Luto en La Isla. Luto de saya y sayo. Luto más luto que nunca y nunca más luto que ahora, justo ahora, que hay más sombras que luces. Nunca una realidad se vio mejor reflejada que en la estampa quieta de nuestras devociones. Nunca el carnaval de la muerte, muy a nuestro pesar, tuvo tan poca gracia como este año y nunca la conciencia de lo perdido fue tan necesaria. Poco hay que celebrar este Día de los Difuntos y sí mucho que recapacitar.

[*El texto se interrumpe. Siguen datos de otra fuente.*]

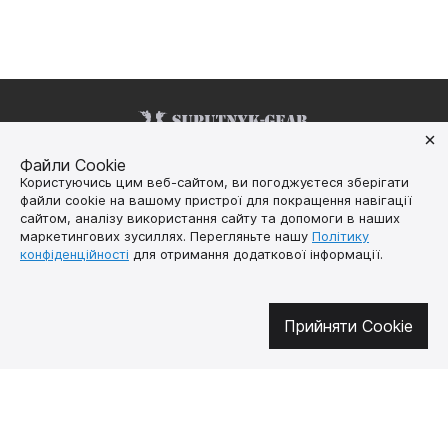
Файли Cookie
Долучайтесь у соцмережах
Користуючись цим веб-сайтом, ви погоджуєтеся зберігати
файли cookie на вашому пристрої для покращення навігації
сайтом, аналізу використання сайту та допомоги в наших
маркетингових зусиллях. Перегляньте нашу
Політику
конфіденційності
для отримання додаткової інформації.
Про нас
Як купити
Контакти
Доставка і оплата
Наша місія
Гарантія і
Прийняти Cookie
повернення
Договір публічної
оферти
🔥 Не пропустіть гарячі пропозиції!
Підписуйтесь на новини та дізнавайтеся про найгарячіші пропозиції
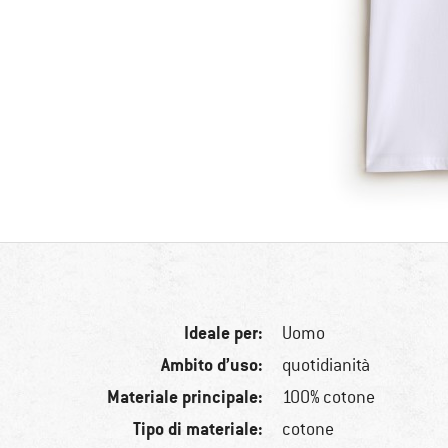
Ideale per:
Uomo
Ambito d’uso:
quotidianità
Materiale principale:
100% cotone
Tipo di materiale:
cotone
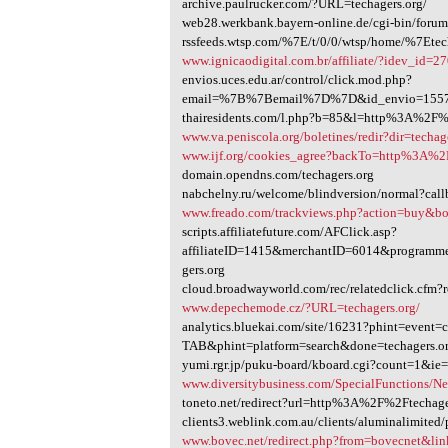
archive.paulrucker.com/?URL=techagers.org/
web28.werkbank.bayern-online.de/cgi-bin/for
rssfeeds.wtsp.com/%7E/t/0/0/wtsp/home/%7Etec
www.ignicaodigital.com.br/affiliate/?idev_id
envios.uces.edu.ar/control/click.mod.php?
email=%7B%7Bemail%7D%7D&id_envio=1557&
thairesidents.com/l.php?b=85&l=http%3A%2F
www.va.peniscola.org/boletines/redir?dir=techag
www.ijf.org/cookies_agree?backTo=http%3A%2
domain.opendns.com/techagers.org
nabchelny.ru/welcome/blindversion/normal?ca
www.freado.com/trackviews.php?action=buy&
scripts.affiliatefuture.com/AFClick.asp?
affiliateID=1415&merchantID=6014&program
gers.org
cloud.broadwayworld.com/rec/relatedclick.cfm
www.depechemode.cz/?URL=techagers.org/
analytics.bluekai.com/site/16231?phint=even
TAB&phint=platform=search&done=techagers.o
yumi.rgr.jp/puku-board/kboard.cgi?count=1&i
www.diversitybusiness.com/SpecialFunctions/Ne
toneto.net/redirect?url=http%3A%2F%2Ftechage
clients3.weblink.com.au/clients/aluminalimite
www.bovec.net/redirect.php?from=bovecnet&lin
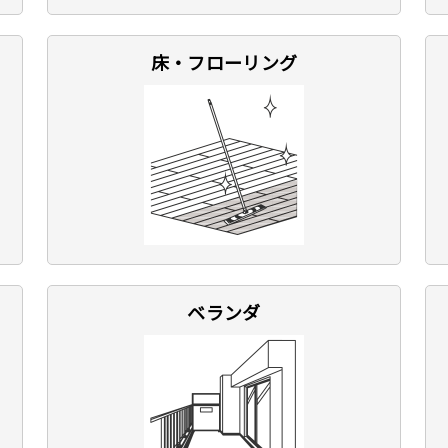
床・フローリング
ベランダ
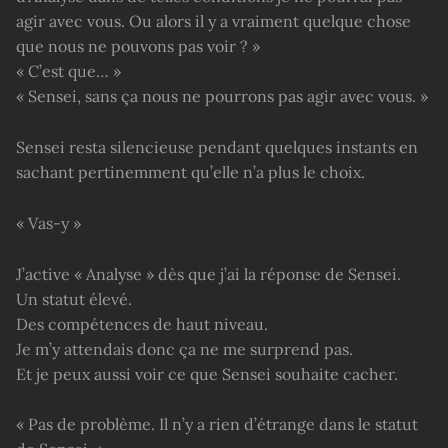
agir avec vous. Ou alors il y a vraiment quelque chose
que nous ne pouvons pas voir ? »
« C’est que… »
« Sensei, sans ça nous ne pourrons pas agir avec vous. »
Sensei resta silencieuse pendant quelques instants en
sachant pertinemment qu’elle n’a plus le choix.
« Vas-y »
J’active « Analyse » dès que j’ai la réponse de Sensei.
Un statut élevé.
Des compétences de haut niveau.
Je m’y attendais donc ça ne me surprend pas.
Et je peux aussi voir ce que Sensei souhaite cacher.
« Pas de problème. Il n’y a rien d’étrange dans le statut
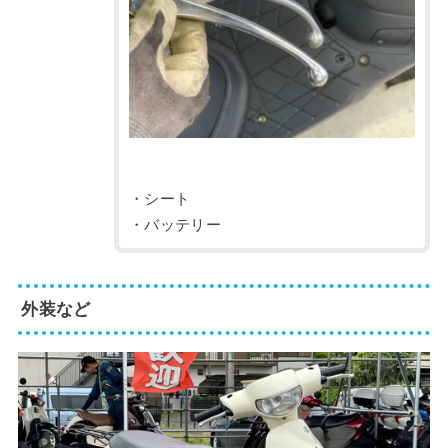
・シート
・バッテリー
外装など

De la Casería a la Oliva, del Carmen al Cristo Viejo, negras sayas que surgen como recuerdos del pasado y aviso de lo presente. La Soledad, el Mayor Dolor, las Penas, las Lágrimas, la Amargura, las Angustias…, son el reflejo y la Caridad, la Piedad, el Amor, el Buen Fin, la Esperanza, la Alegría, ¡la Salud!, el deseo. Es la realidad que muchos han ignorado mientras bailaban ufanos haciéndole fiesta a la Muerte. Y está bien no temerla, y está bien respetarla.

Luto en La Isla. Entre los muros de las iglesias, sayas negras y negros sayos que rinden respeto por los muertos. Por los que hace tiempo que se fueron y por los que se han ido a destiempo.